De retour dans le fiacre, Ingvar consultait les comptes, les accords et les titres dont il venait de faire l’acquisition. Il sépara un feuillet des autres et le déchira.

— Que faites-vous ? demanda son ami.

— Je simplifie un peu la comptabilité.

— Je vois.

— J’ai simplement annulé la dette que j’ai dû contracter pour t’embaucher. Tu m’as coûté un bras.

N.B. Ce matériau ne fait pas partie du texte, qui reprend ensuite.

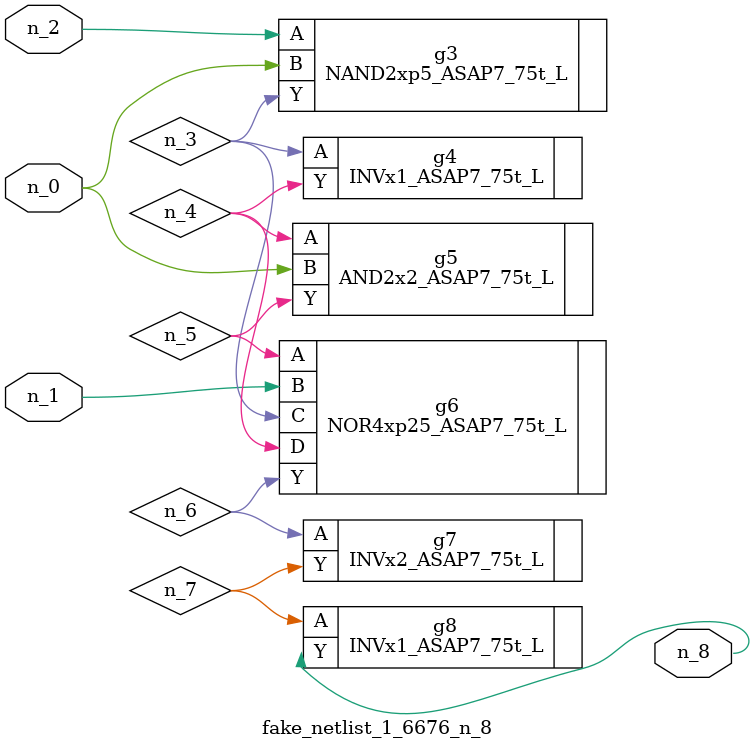
<source format=v>
module fake_netlist_1_6676_n_8 (n_1, n_2, n_0, n_8);
input n_1;
input n_2;
input n_0;
output n_8;
wire n_6;
wire n_4;
wire n_3;
wire n_5;
wire n_7;
NAND2xp5_ASAP7_75t_L g3 ( .A(n_2), .B(n_0), .Y(n_3) );
INVx1_ASAP7_75t_L g4 ( .A(n_3), .Y(n_4) );
AND2x2_ASAP7_75t_L g5 ( .A(n_4), .B(n_0), .Y(n_5) );
NOR4xp25_ASAP7_75t_L g6 ( .A(n_5), .B(n_1), .C(n_3), .D(n_4), .Y(n_6) );
INVx2_ASAP7_75t_L g7 ( .A(n_6), .Y(n_7) );
INVx1_ASAP7_75t_L g8 ( .A(n_7), .Y(n_8) );
endmodule
</source>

— Je vous ai coûté le prix qui convient. À chaque chose le prix qu’elle mérite.

— Absolument.

— Vous allez les dépouiller ?

— Qui donc ?

— La dame et ses filles.

— Pas du tout, répondit le Duc d’un air offusqué, je ne suis pas un monstre. Je ne plaisantais pas, elles ne manqueront de rien. Elles vivront mieux encore que du vivant du paternel. C’est bien pour ça que cette dette n’a plus lieu d’être. Je ne vais tout de même pas me la rembourser à moi-même.

— Haaa, souffla le Lancelien d’un ton allègre, plus un ennui à l’horizon. Et vous êtes sur le point d’intégrer la guilde la plus puissante du royaume. Ça se fête, non ? Que diriez-vous d’une petite virée en ville, avec quelques filles, du bon vin, de la musique. Je connais quelques endroits.

Le Duc observait le paysage défiler, les traits détendus, serein.

— Je regrette, dit-il, une autre fois peut-être. J’ai du travail qui m’attend.